News: Alumni
Meet Kourosh Houshmand of Team South Africa 2015-16: Birth Registration
Can you tell us about what you do as a Sr. Data Analyst with McKinsey & Company?
I measure behaviour change in people. I study and quantify how people make decisions, I gauge their disposition towards certain activities and study the environmental context that makes those decisions and activities more probable.
I am motivated by understanding why and when people do the things they do— especially studying scenarios where traditional incentives don’t work. I find it powerful to use behavioural analytics to tell a narrative about how people behave.
Can you tell us about an interesting project that you’re working on now?
I’m currently focused on measuring behaviour change in the context of capability building for learners. It’s incredibly rewarding understanding broad patterns in how people behave as learners. I have to improve the quality of data inputs and subsequently, the way we model that data to tell a narrative about individual learners and their propensity to engage with content.
How has your role been impacted by the COVID-19 pandemic? What strategies have you (personally and as an organization) adopted to be able to complete your work remotely?
I’ve been fortunate since the type of work I do is flexible for in-person or remote engagement.
Speaking generally, I think my version of ‘adapting’ has just been the natural byproduct of ‘accepting’. In other words, I don’t have a list of things I’ve done to better adapt. I just accept this moment for what it is— I don’t try to pretend it’s better or worse than it is. Perhaps this mindset is itself somewhat liberating.
How did your experience in Reach inform your career path?
Reach, I often say, was one of the most enriching experiences in my personal and early professional life. We were entrusted with a unique opportunity to own the end-to-end research process and this is quite rare, especially for undergraduate students.

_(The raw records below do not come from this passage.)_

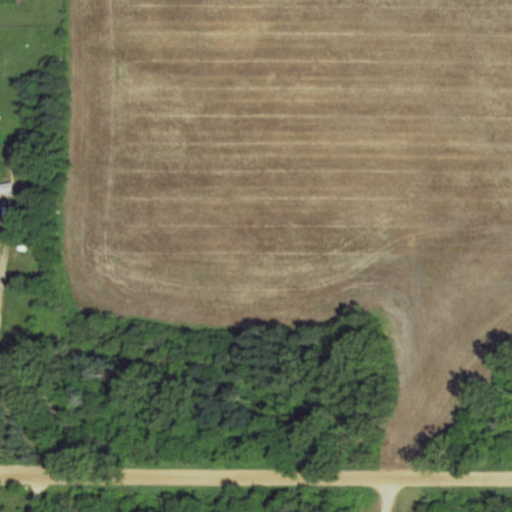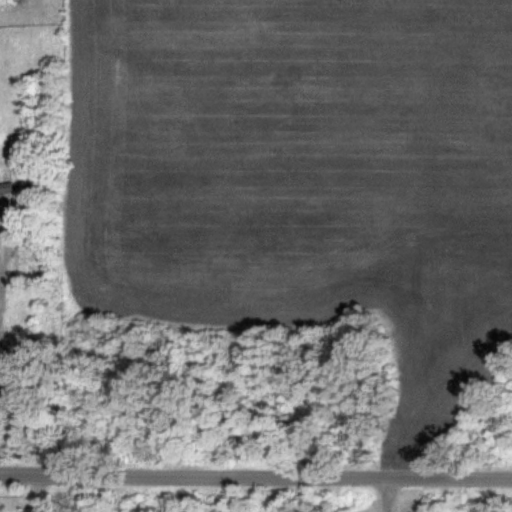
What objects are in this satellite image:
building: (7, 187)
building: (14, 370)
road: (30, 468)
road: (286, 472)
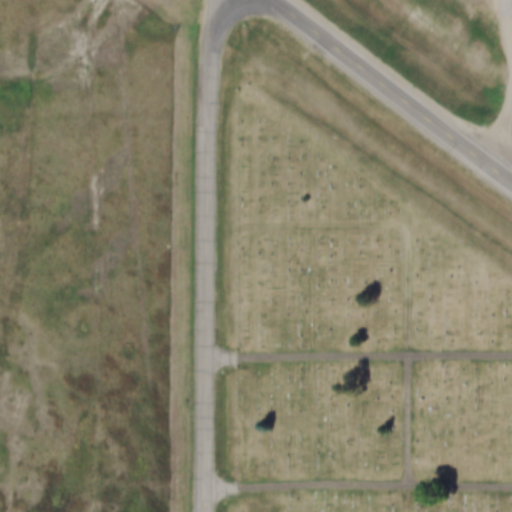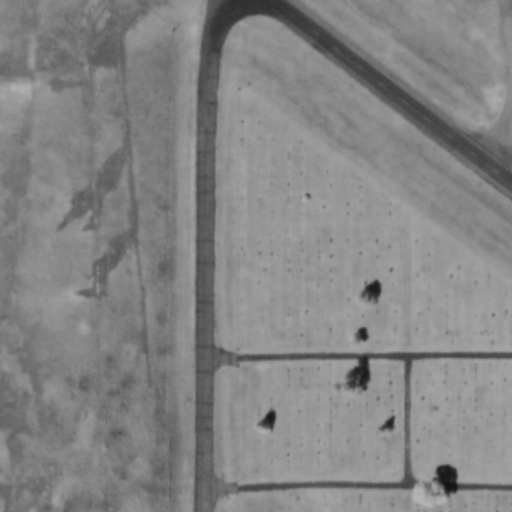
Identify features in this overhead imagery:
road: (108, 0)
road: (398, 86)
road: (502, 135)
road: (210, 254)
park: (359, 338)
road: (360, 356)
road: (412, 421)
road: (359, 486)
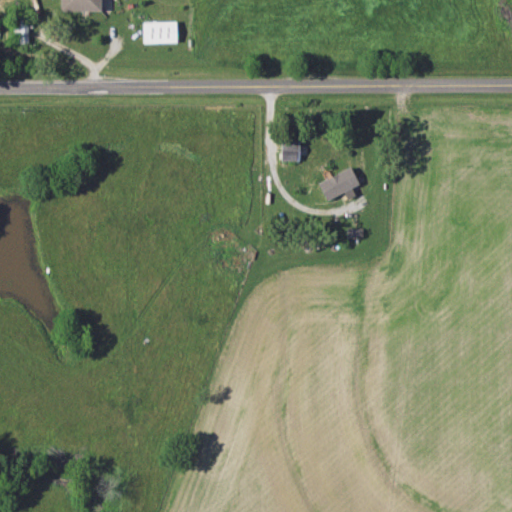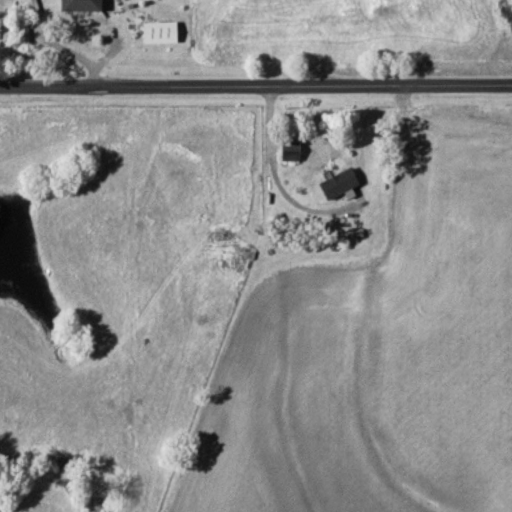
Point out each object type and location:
building: (90, 5)
building: (24, 29)
building: (162, 32)
road: (256, 84)
building: (309, 149)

It was in South Africa where I learned that I want to dedicate my academic and professional life to trying to make sense of complicated human phenomena. For me, Reach has been all about synthesizing complicated narratives about how people and institutions organize. Sometimes those narratives are about incentive structures or institutional nudges that create extraordinary outcomes. In this way, my involvement with reach didn’t just inform my career path but rather, it was the impetus.
What takeaway did you get through your experience as a Reach researcher that you are applying to your work now?
The experience taught me how to be dogged, rigorous and persistent in research— I don’t say this in a tokenistic way. We were trying to find perspectives on truly challenging and multi-dimensional issues. We were dealing with cultural considerations that we had to be astutely aware of, information discrepancies and the challenges of unexpected travel in unfamiliar places. In light of all this, the task was to make the most of what we were dealt with— we were dogged and rigorous in our approach.
What is your fondest memory from your experience in Reach?
I think back to some of the conversations with Professor Wong and the research team. Simply put, we all just really liked each other (it’s an odd thing to say but this doesn’t always happen so naturally). The team’s bond made everything that was challenging in terms of the research process, entirely worthwhile.
Also, Matthew McConaughey was on our flight back from Cape Town and I remember going up to him to ask for a picture, to which he replied “oh no thanks man”. That was a pretty fond memory.
What would you recommend to Reach researchers who are thinking about how to visually represent their data in order to best tell the story of their case study?
Don’t try to impress with visualizations, just be clear. Do the simplest thing you can to convey one point at a time.
Also, narratives happen at different ‘altitudes’. The same empirical situation can be explained from a 30,000 foot view or from a 2 foot view.
Let me offer an analogy. I’m a big basketball fan— a Raptor fan, specifically. Let’s say the situation is that the Raptors lost a game. The 30,000 foot view would be exactly that— the Raptors lost their game. The 2 foot view however, might be that they lost the game by 1 point to the best team in the NBA while missing 3 of their best players— technically still a loss but a ‘win’ for all intents and purposes.
Depending on the altitude of data you choose to anchor your visualization, the narrative changes entirely.